[TO-DO ITEM] Retype the text from the material below word for word, keeping every line as it appears. Leave the pictures out of your answer.

WORKING DATA START

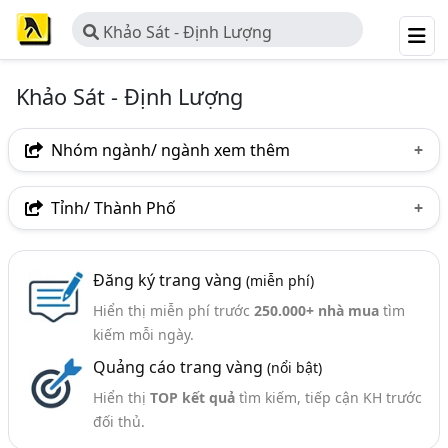
Khảo Sát - Định Lượng
Khảo Sát - Định Lượng
Nhóm ngành/ ngành xem thêm
Ngành nghề
Tỉnh/ Thành Phố
Khảo Sát - Định Lượng
(6)
Hà Nội
TP. Hồ Chí Minh (TPHCM)
Thái Nguyên
Đăng ký trang vàng
(miễn phí)
Hiển thị miễn phí trước
250.000+ nhà mua
tìm
kiếm mỗi ngày.
Quảng cáo trang vàng
(nổi bật)
Hiển thị
TOP kết quả
tìm kiếm, tiếp cận KH trước
đối thủ.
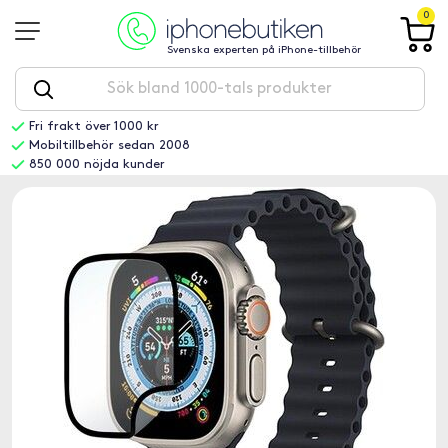
0
Svenska experten på iPhone-tillbehör
Fri frakt över 1000 kr
Mobiltillbehör sedan 2008
850 000 nöjda kunder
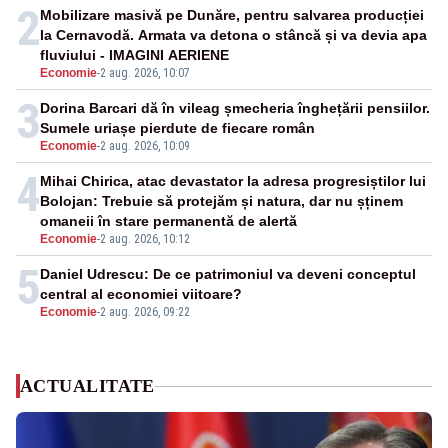
2
Mobilizare masivă pe Dunăre, pentru salvarea producției
la Cernavodă. Armata va detona o stâncă și va devia apa
fluviului - IMAGINI AERIENE
Economie
-
2 aug. 2026, 10:07
3
Dorina Barcari dă în vileag șmecheria înghețării pensiilor.
Sumele uriașe pierdute de fiecare român
Economie
-
2 aug. 2026, 10:09
4
Mihai Chirica, atac devastator la adresa progresiștilor lui
Bolojan: Trebuie să protejăm și natura, dar nu șținem
omaneii în stare permanentă de alertă
Economie
-
2 aug. 2026, 10:12
5
Daniel Udrescu: De ce patrimoniul va deveni conceptul
central al economiei viitoare?
Economie
-
2 aug. 2026, 09:22
ACTUALITATE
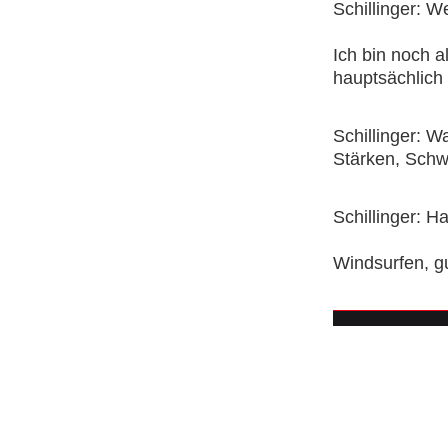
Schillinger: 
Ich bin noch a
hauptsächlich 
Schillinger: 
Stärken, Schw
Schillinger: 
Windsurfen, g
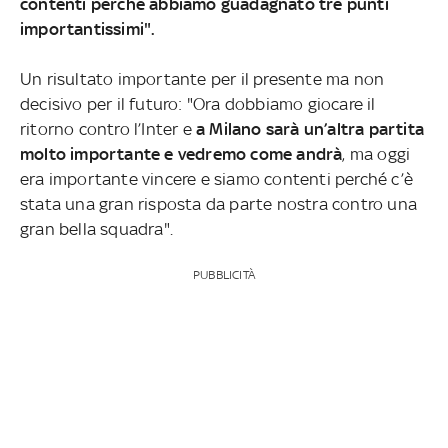
contenti perché abbiamo guadagnato tre punti
importantissimi".
Un risultato importante per il presente ma non
decisivo per il futuro: "Ora dobbiamo giocare il
ritorno contro l’Inter e
a Milano sarà un’altra partita
molto importante e vedremo come andrà
, ma oggi
era importante vincere e siamo contenti perché c’è
stata una gran risposta da parte nostra contro una
gran bella squadra".
PUBBLICITÀ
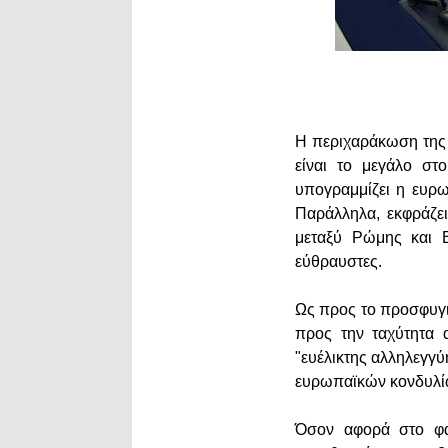
Η περιχαράκωση της 
είναι το μεγάλο στ
υπογραμμίζει η ευρ
Παράλληλα, εκφράζε
μεταξύ Ρώμης και Β
εύθραυστες.
Ως προς το προσφυγι
προς την ταχύτητα 
"ευέλικτης αλληλεγγ
ευρωπαϊκών κονδυλίω
Όσον αφορά στο φαι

WORKING DATA END

[ANSWER SPACE]
Khảo Sát - Định Lượng
Khảo Sát - Định Lượng
Nhóm ngành/ ngành xem thêm
Ngành nghề
Tỉnh/ Thành Phố
Khảo Sát - Định Lượng
(6)
Hà Nội
TP. Hồ Chí Minh (TPHCM)
Thái Nguyên
Đăng ký trang vàng
(miễn phí)
Hiển thị miễn phí trước
250.000+ nhà mua
tìm
kiếm mỗi ngày.
Quảng cáo trang vàng
(nổi bật)
Hiển thị
TOP kết quả
tìm kiếm, tiếp cận KH trước
đối thủ.
0
Svenska experten på iPhone-tillbehör
Fri frakt över 1000 kr
Mobiltillbehör sedan 2008
850 000 nöjda kunder
2
Mobilizare masivă pe Dunăre, pentru salvarea producției
la Cernavodă. Armata va detona o stâncă și va devia apa
fluviului - IMAGINI AERIENE
Economie
-
2 aug. 2026, 10:07
3
Dorina Barcari dă în vileag șmecheria înghețării pensiilor.
Sumele uriașe pierdute de fiecare român
Economie
-
2 aug. 2026, 10:09
4
Mihai Chirica, atac devastator la adresa progresiștilor lui
Bolojan: Trebuie să protejăm și natura, dar nu șținem
omaneii în stare permanentă de alertă
Economie
-
2 aug. 2026, 10:12
5
Daniel Udrescu: De ce patrimoniul va deveni conceptul
central al economiei viitoare?
Economie
-
2 aug. 2026, 09:22
ACTUALITATE
Schillinger: 
Ich bin noch a
hauptsächlich 
Schillinger: 
Stärken, Schw
Schillinger: 
Windsurfen, g
contenti perché abbiamo guadagnato tre punti
importantissimi".
Un risultato importante per il presente ma non
decisivo per il futuro: "Ora dobbiamo giocare il
ritorno contro l’Inter e
a Milano sarà un’altra partita
molto importante e vedremo come andrà
, ma oggi
era importante vincere e siamo contenti perché c’è
stata una gran risposta da parte nostra contro una
gran bella squadra".
PUBBLICITÀ
Η περιχαράκωση της 
είναι το μεγάλο στ
υπογραμμίζει η ευρ
Παράλληλα, εκφράζε
μεταξύ Ρώμης και Β
εύθραυστες.
Ως προς το προσφυγι
προς την ταχύτητα 
"ευέλικτης αλληλεγγ
ευρωπαϊκών κονδυλίω
Όσον αφορά στο φαι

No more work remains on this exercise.